In the sample electronic signing app, the instance ids for the main orchestrator and all of the sub-orchestrators are stored in the database. This allows us to write a cleanup function like this:

[FunctionName(nameof(CleanupSigningWorkflows))]
public async Task CleanupSigningWorkflows(
    [TimerTrigger("0 0 0 * * *")] TimerInfo timerInfo,
    [DurableClient] IDurableOrchestrationClient orchestrationClient,
    ILogger log)
{
    var signingRequests = await _db.Requests
        .Include(r => r.Signers)
        .Where(r => r.WorkflowCompletedAt != null
            && EF.Functions.DateDiffDay(r.WorkflowCompletedAt, DateTimeOffset.UtcNow) > 365)
        .ToListAsync();
    foreach (var signingRequest in signingRequests)
    {
        foreach (var signer in signingRequest.Signers)
        {
            var signerPurgeResult = await orchestrationClient.PurgeInstanceHistoryAsync(signer.WaitForSignatureInstanceId);
            log.LogInformation(
                "Purged instance history for signer {SignerId}, {InstancesDeleted} instances deleted",
                signer.Id, signerPurgeResult.InstancesDeleted);
        }

        var requestPurgeResult = await orchestrationClient.PurgeInstanceHistoryAsync(signingRequest.Workflow.Id);
        log.LogInformation(
            "Purged instance history for signing request {RequestId}, {InstancesDeleted} instances deleted",
            signingRequest.Id, requestPurgeResult.InstancesDeleted);
    }
}

This function runs at midnight every day.
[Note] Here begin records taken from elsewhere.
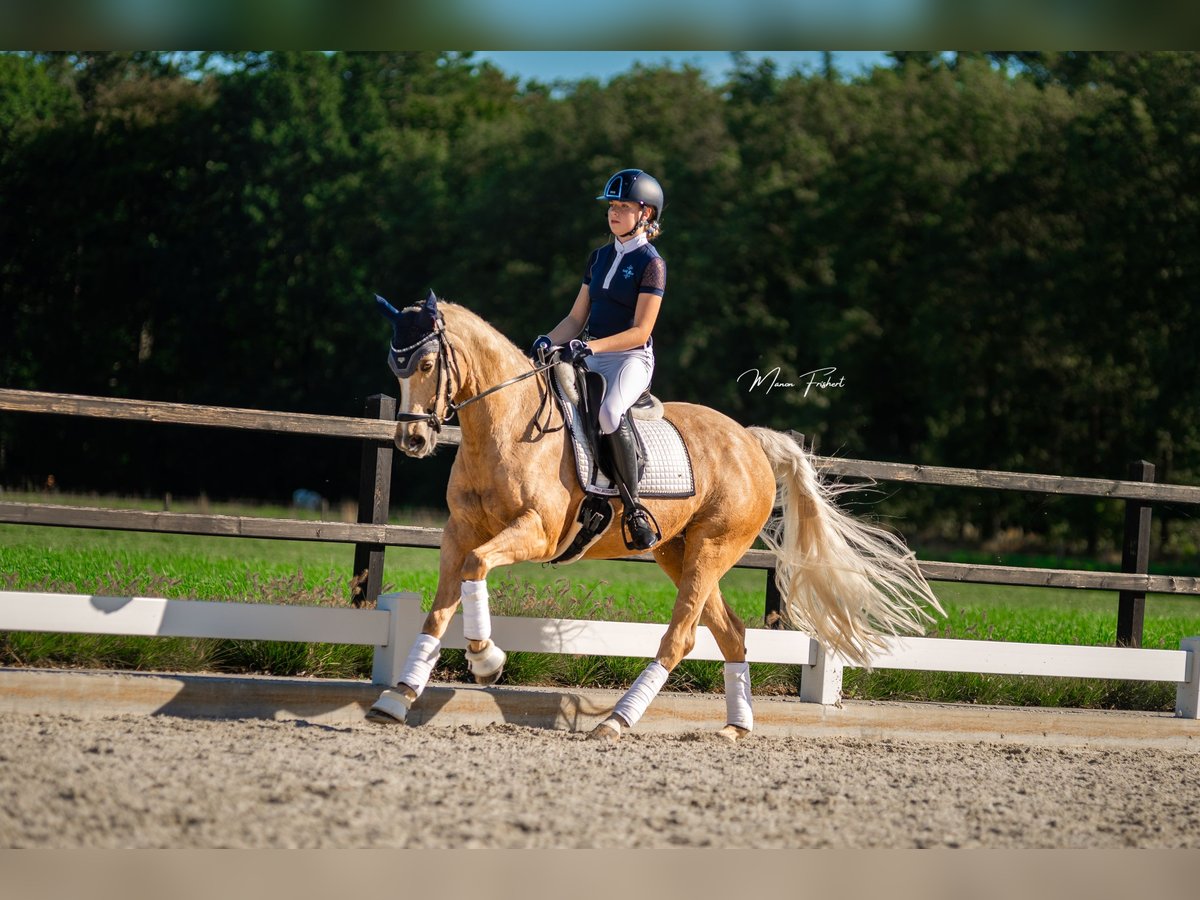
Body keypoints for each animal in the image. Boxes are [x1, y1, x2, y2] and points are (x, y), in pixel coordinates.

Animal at [369, 292, 940, 744]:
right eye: (395, 368)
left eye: (425, 365)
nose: (412, 440)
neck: (505, 427)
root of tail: (750, 440)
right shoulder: (458, 532)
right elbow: (440, 608)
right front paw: (397, 697)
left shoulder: (537, 533)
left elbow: (476, 569)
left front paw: (486, 658)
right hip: (676, 549)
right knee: (731, 633)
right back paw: (735, 726)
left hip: (712, 547)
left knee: (682, 636)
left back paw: (617, 721)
It finds signing requests from the database that were completed over a year ago and removes the instance history for the main orchestrator as well as the sub-orchestrators for each signer.

Time range-based cleanup

Instead of targeting a specific orchestration instance, we can also target a time range. This is less performant as we need to scan data in Table Storage now. The documentation mentions this for the API operation:

This operation can be very expensive in terms of Azure Storage I/O if there are a lot of rows in the Instances and/or History tables.
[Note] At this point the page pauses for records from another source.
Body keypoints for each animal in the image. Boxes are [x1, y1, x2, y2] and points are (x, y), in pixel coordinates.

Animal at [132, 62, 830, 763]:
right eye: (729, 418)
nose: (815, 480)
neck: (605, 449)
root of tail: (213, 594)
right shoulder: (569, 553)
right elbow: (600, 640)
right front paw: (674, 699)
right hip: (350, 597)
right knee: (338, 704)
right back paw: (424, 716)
But it does work on any instance even if you haven't stored their ids. Again you can use either:

  1. The durable orchestration client object
  2. The admin API

To purge instances in some time range, we can again use the orchestration client's PurgeHistoryAsync function. This time we use the overload that accepts two DateTimes and a list of statuses:

[FunctionName(nameof(CleanupOldWorkflows))]
public async Task CleanupOldWorkflows(
    [TimerTrigger("0 0 0 * * *")] TimerInfo timerInfo,
    [DurableClient] IDurableOrchestrationClient orchestrationClient,
    ILogger log)
{
    var createdTimeFrom = DateTime.UtcNow.Subtract(TimeSpan.FromDays(365 + 30));
    var createdTimeTo = createdTimeFrom.AddDays(30);
    var runtimeStatus = new List<OrchestrationStatus>
    {
        OrchestrationStatus.Completed
    };
    var result = await orchestrationClient.PurgeInstanceHistoryAsync(createdTimeFrom, createdTimeTo, runtimeStatus);
    log.LogInformation("Scheduled cleanup done, {InstancesDeleted} instances deleted", result.InstancesDeleted);
}

Here we tell it to find all instances that are 365-395 days old. And in addition we only want to delete instances that are completed. You can add other statuses there to also delete e.g. failed instances. This function runs on a timer trigger and executes daily at midnight.

From outside the function, you can also use the admin API's Purge multiple instance histories action. It takes as parameters all the same things as the orchestration client.

Summary

There are multiple ways to clean up instance history in Durable Functions. Personally I think a scheduled function that looks up instances for clean up from your own database will work best most of the time, as you know what you are deleting. It also allows for better performance than the time range-based lookup. I recommend storing orchestration instance ids in your database to enable cleanup and queries later.